Но задумаемся и над другим. Так уж ли безупречна логика, в силу которой осуждение зла последовательно только тогда, когда предъявлен счет свершившему его человеку? Ведь даже апологету этой идеологемы очевидно, что полное искоренение зла невозможно одним лишь возмездием живому его носителю, во всяком случае нужны какие-то более фундаментальные меры. Но есть и другая, в сущности полярная, логика, вспомним императив, сформулированный отцами церкви еще на самой заре христианства: осуди зло, но прости грешника.
Так где же истина?
Мы уже говорили о том, что в представлении Пастернака человек, отдельно взятая личность — это величина, способная растворить в себе достоинство целых народов. И уж во всяком случае на чашах нравственных весов любая отдельно взятая личность способна перевесить собой языческий идол государства. Но — и это важно понять — такой взгляд представляет собой не столько собственное понимание Пастернака, сколько нормальное представление нормального интеллигента, воспитанного на христианской культуре. Так почему же многим из нас сегодня это равенство кажется чем-то парадоксальным, невозможным?
Задумывались ли мы над тем, что эта парадоксальность обусловлена не столько структурой самого умозаключения, сколько аберрацией нашего собственного сознания. Аберрацией, истоки которой восходят еще ко временам сталинизма? Именно так: невозможность принять это умозаключение иначе, чем экзотический результат какой-то очень сложной и непроверяемой умственной гимнастики, восходит к идеологии тоталитаризма.
(Строго говоря, это не совсем так. Подлинные истоки лежат куда как глубже. Человек как атом, как малая частица некоторого большого целого возникает лишь с разложением тотема. В тотеме каждый является носителем всего его достояния. Развитие запечатленной письменностью культуры показывает нам процесс медленного возвращения человека от состояния структурной части некоторого целого к состоянию монады, способной вместить в себя все богатство макрокосма. От Гильгамеша через героя греческих мифов к Христу — и далее. Куда? Мы не возьмемся сказать, но именно это сквозящее через тысячелетия движение прерывает тоталитаризм. Причем, не только сталинский, ибо идеология германского фашизма в этом пункте, то есть в пункте, трактующем человека маленьким "винтиком" единой государственной машины сливается с философией "вождя народов". Но мы говорим не о чужих судьбах, но о путях России.)

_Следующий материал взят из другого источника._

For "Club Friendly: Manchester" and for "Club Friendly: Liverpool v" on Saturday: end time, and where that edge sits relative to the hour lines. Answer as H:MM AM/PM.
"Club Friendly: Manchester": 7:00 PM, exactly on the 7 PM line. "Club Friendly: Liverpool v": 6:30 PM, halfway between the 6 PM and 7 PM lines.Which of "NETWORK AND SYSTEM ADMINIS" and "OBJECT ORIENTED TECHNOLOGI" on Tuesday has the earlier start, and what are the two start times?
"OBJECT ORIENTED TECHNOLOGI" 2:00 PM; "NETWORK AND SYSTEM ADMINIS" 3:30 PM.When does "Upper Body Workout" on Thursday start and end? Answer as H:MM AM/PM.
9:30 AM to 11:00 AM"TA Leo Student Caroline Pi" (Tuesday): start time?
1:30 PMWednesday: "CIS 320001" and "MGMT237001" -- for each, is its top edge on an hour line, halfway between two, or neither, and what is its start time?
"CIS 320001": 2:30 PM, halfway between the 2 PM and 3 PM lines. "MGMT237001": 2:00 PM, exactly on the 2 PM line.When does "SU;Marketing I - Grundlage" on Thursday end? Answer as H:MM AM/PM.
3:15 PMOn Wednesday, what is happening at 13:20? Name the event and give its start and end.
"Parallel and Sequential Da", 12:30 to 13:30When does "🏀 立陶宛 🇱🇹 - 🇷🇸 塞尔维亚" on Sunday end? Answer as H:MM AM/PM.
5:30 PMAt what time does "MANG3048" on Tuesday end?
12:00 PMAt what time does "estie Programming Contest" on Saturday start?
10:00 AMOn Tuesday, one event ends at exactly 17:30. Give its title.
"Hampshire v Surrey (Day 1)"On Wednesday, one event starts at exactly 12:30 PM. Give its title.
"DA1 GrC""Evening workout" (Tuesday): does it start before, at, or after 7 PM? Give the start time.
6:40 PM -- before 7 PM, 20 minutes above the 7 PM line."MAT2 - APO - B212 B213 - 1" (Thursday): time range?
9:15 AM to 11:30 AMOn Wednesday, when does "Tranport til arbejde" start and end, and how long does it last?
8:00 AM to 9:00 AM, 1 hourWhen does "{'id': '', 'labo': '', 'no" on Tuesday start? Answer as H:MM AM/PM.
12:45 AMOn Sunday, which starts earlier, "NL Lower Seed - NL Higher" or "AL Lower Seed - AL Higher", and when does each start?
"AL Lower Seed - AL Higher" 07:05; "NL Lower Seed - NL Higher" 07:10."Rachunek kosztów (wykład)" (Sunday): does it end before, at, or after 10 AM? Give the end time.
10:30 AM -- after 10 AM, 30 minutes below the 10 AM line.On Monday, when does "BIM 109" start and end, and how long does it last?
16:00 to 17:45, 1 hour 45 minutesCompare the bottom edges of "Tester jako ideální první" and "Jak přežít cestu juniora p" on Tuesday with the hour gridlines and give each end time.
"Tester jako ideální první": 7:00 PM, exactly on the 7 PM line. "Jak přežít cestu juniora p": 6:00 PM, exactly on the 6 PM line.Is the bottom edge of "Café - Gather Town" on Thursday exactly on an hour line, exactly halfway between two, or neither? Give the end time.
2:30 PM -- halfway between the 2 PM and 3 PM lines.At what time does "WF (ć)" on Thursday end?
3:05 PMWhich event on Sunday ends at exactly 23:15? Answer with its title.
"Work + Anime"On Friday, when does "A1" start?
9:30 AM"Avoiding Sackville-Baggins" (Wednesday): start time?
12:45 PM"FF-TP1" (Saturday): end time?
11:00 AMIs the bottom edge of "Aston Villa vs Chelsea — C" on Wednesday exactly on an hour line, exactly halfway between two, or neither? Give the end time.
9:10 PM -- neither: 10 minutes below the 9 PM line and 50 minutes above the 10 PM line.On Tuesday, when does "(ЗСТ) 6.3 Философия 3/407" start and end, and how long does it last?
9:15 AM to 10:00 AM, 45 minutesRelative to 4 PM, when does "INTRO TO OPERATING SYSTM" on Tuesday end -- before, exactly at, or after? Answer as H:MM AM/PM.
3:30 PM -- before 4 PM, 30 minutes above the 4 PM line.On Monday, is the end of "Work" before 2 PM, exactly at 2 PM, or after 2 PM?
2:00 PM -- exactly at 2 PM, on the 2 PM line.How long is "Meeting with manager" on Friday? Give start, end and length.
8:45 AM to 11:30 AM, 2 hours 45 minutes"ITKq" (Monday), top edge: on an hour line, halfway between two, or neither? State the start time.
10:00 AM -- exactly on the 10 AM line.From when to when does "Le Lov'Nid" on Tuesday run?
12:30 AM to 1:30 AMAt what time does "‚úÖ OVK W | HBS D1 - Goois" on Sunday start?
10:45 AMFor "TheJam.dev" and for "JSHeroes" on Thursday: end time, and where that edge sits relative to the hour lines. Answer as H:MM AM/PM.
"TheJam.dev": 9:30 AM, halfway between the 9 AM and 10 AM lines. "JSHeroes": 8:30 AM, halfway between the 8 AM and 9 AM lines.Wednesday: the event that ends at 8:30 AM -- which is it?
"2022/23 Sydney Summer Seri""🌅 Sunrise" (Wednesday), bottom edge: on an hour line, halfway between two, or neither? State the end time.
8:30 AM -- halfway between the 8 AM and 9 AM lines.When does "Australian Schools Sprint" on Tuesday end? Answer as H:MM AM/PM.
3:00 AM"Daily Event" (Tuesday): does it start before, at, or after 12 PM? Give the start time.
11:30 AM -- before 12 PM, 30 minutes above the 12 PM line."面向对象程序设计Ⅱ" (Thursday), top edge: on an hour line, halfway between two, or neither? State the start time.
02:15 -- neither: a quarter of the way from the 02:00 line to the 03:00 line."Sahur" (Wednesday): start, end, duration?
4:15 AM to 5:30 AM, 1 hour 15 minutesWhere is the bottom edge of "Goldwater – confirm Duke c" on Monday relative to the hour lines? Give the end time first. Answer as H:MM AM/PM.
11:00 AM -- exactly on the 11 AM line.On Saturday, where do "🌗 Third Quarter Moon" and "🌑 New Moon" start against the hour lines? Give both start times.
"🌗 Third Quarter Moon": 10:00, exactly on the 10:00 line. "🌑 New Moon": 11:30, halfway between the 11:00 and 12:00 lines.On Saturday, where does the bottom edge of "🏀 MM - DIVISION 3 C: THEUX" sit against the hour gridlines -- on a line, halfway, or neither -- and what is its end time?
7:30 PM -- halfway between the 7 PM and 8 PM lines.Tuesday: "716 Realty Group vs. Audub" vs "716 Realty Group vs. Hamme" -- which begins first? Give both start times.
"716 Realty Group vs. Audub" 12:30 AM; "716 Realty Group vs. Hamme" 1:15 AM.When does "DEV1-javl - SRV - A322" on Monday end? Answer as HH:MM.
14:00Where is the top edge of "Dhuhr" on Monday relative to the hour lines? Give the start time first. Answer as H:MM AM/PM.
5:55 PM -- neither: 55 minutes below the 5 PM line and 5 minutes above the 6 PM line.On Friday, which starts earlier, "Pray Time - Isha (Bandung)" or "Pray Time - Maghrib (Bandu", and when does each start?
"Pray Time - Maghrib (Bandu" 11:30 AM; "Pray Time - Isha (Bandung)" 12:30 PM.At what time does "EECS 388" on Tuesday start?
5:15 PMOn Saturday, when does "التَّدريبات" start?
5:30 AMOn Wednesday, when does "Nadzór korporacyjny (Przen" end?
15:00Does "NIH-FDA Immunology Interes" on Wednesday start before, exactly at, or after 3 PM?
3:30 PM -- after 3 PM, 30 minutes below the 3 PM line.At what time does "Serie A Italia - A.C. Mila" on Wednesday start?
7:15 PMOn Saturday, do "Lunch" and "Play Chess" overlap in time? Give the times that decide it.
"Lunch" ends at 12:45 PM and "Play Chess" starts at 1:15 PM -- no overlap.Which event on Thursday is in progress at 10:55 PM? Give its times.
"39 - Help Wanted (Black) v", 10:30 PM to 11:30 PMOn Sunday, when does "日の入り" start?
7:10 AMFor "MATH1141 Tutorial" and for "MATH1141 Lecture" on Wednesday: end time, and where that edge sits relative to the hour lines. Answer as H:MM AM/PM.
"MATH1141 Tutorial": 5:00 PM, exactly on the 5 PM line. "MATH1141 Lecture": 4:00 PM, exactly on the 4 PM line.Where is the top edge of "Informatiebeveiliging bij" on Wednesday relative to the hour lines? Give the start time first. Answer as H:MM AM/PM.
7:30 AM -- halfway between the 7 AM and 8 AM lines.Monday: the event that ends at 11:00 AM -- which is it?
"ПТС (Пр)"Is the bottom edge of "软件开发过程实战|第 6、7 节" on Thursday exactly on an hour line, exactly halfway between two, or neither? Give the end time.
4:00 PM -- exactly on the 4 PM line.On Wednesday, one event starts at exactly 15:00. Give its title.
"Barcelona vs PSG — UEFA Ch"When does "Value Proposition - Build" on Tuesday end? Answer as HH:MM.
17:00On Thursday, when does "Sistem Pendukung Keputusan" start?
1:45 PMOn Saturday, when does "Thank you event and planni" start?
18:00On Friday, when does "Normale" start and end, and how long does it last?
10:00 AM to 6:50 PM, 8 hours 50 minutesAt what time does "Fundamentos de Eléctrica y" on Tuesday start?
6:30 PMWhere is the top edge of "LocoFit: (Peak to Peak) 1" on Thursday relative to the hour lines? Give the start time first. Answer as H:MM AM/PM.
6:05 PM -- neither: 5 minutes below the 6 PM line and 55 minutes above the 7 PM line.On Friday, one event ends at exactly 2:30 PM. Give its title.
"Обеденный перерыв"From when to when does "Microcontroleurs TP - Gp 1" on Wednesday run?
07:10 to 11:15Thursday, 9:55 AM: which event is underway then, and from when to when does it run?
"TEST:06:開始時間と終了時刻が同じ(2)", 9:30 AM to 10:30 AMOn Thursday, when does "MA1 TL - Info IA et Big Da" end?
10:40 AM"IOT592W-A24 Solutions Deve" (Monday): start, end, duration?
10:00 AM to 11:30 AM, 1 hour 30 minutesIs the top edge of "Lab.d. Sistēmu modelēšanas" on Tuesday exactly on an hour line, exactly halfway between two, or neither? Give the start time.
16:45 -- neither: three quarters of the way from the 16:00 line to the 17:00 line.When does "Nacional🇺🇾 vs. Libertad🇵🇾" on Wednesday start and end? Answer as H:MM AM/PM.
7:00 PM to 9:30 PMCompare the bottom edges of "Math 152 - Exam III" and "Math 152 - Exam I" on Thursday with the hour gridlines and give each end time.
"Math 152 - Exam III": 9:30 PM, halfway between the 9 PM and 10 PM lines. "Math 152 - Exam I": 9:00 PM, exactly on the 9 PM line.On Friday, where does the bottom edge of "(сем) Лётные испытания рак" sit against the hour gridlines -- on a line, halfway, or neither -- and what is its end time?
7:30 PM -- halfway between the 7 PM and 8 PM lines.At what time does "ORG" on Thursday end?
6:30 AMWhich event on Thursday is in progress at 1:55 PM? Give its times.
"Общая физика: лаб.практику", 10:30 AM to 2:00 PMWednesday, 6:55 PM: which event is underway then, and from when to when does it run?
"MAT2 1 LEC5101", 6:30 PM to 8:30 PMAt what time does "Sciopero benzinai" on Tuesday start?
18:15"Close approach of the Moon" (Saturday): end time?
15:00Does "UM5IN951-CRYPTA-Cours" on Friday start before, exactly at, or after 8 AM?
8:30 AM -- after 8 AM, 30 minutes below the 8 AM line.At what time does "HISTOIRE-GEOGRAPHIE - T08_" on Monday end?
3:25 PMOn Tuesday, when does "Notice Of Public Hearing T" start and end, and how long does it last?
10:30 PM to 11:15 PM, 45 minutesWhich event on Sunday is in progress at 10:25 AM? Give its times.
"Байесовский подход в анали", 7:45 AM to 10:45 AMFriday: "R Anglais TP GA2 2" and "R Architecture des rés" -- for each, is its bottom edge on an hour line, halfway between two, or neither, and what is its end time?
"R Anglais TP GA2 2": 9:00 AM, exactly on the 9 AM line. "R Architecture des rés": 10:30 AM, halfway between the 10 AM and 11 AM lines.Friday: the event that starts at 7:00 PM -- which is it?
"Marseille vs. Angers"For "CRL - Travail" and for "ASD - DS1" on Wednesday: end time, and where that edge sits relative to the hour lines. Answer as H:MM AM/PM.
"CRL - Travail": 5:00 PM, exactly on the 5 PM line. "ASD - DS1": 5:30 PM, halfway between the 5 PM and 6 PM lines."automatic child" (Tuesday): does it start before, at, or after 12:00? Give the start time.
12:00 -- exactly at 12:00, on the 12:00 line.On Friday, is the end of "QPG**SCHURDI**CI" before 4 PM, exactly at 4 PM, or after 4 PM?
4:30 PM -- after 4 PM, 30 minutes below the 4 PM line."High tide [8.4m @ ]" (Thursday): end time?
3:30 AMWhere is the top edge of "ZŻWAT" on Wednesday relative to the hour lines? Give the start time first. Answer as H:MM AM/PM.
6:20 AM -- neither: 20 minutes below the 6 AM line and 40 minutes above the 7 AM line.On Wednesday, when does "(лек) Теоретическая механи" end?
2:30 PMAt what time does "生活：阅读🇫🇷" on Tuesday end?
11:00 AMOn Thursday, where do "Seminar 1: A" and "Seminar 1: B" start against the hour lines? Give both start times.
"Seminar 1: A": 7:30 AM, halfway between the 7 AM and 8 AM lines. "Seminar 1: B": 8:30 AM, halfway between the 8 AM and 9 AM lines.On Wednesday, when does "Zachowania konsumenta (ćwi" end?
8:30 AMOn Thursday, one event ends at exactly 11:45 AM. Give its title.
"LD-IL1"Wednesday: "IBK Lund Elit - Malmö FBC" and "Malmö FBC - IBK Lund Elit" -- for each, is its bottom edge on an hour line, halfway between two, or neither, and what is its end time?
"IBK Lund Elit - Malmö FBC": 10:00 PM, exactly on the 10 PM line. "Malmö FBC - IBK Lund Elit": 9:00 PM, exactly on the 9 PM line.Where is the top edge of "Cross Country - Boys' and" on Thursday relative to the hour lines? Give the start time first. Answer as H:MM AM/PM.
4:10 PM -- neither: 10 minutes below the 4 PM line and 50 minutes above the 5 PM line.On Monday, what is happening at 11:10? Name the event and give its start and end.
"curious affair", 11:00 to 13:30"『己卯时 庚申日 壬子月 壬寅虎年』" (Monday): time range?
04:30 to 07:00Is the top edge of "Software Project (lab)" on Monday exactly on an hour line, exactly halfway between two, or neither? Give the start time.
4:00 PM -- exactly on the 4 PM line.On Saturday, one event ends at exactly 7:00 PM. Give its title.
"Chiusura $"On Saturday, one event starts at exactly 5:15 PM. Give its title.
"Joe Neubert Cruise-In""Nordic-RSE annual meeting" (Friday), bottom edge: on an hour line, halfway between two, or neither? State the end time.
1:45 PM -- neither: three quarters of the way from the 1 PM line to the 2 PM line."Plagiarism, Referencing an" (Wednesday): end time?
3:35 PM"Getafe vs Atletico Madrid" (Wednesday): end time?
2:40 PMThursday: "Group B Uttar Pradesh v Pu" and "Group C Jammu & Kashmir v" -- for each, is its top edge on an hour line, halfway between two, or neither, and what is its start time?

Тоталитаризм не знает человека (если, разумеется, это не человек-вождь). Человек-бездна, человек-универсум — это не для него. В идеологии — и практике! — тоталитаризма остается место только для человека-функции. Впрочем, правильней было бы сказать, что здесь существует не человек-функция, но просто функция. Сам человек нужен только потому, что кто-то же должен ее выполнять. На первом месте стоит именно функция, и не случайно там, где человек заслонял собой выполняемое им дело, он неизбежно подвергался репрессиям. Принцип управления, восходящий еще к геродотовским легендам, действовал, как мы теперь узнаем, неукоснительно. Как самостоятельная величина вне выполняемой им функции человек в условиях тоталитаризма вообще не существует для "Левиафана"-государства. Но функция как таковая — безупречна. Поэтому любой сбой может быть объяснен только одним — виной выполняющего ее лица. Отсюда и та прямолинейность вывода, говорящего о том, что любое зло может быть устранено только тогда, когда в полной мере воздастся его виновнику. "Осуди зло, но прости грешника" здесь выглядит абсолютным нонсенсом, вопиющим противоречием объективным — если угодно, научным! — принципам управления тоталитарной системой. Другими словами, своеобразной идеологической диверсией, чем-то вроде песка в буксы.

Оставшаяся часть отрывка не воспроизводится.